--- PASSAGE TO READ ---
----------
Today, we hear so often that we must go and be Christ to the world and so it is. We hear that Christ enters us in Communion, that he fills us so that we can live as him and so it is. These things illuminate in our minds the mystery of what sort of help we are to be to others. However, beloved, there is another thing to which these truths point to implicitly and it is this which I would like to elaborate for you.
My dear siblings, I don't propound to you anything new, only anew. Do not glory in your flesh, but glory in his flesh. I can not say it more excellently, so I will say it again: Do not glory in your flesh, but glory in his flesh. Do you understand, now? Live as Christ. Again, do not glory in your flesh, but in his flesh.
Just as you invite Christ to dwell in your body by partaking of the Eucharist, it is as though your soul has been invited to dwell in the body of Christ. Did you see that? Live in your body as you would in Christ's body. If you were in Christ's body, if you had control of Christ's body, as though it were a vehicle, what would you do with it and to it?
----------
--- WORK INSTRUCTIONS ---
1. Restate word for word the part of the homily passage that opens with the words containing "Today, we hear" and closes with "elaborate for you.".
2. Does the homily passage agree with each of these statements? Answer yes or no for each, quoting the deciding words. (a) The speaker says the message offered is something new. (b) The passage says Christ enters us in Communion. (c) The speaker asks what you would do with Christ's body if you had control of it.
The data that comes next is separate material from the homily passage.

--- DATASET CONTENT ---
----------
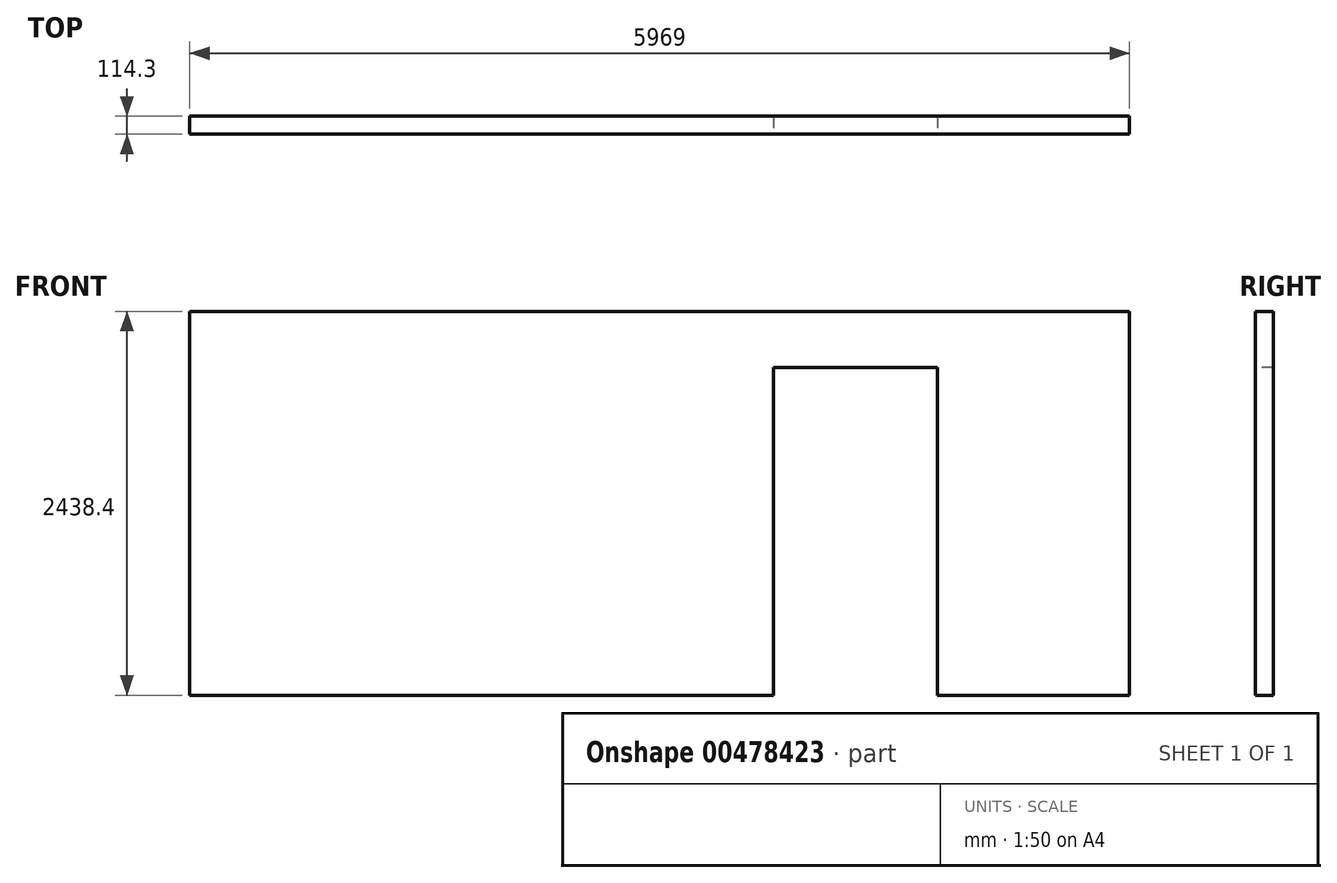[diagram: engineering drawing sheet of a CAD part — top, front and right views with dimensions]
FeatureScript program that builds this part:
----------
--- PROBLEM SOLUTIONS ---
1.
Today, we hear so often that we must go and be Christ to the world and so it is. We hear that Christ enters us in Communion, that he fills us so that we can live as him and so it is. These things illuminate in our minds the mystery of what sort of help we are to be to others. However, beloved, there is another thing to which these truths point to implicitly and it is this which I would like to elaborate for you.

2.
(a) No: "I don't propound to you anything new, only anew."
(b) Yes: "We hear that Christ enters us in Communion"
(c) Yes: "if you had control of Christ's body, as though it were a vehicle, what would you do with it and to it?"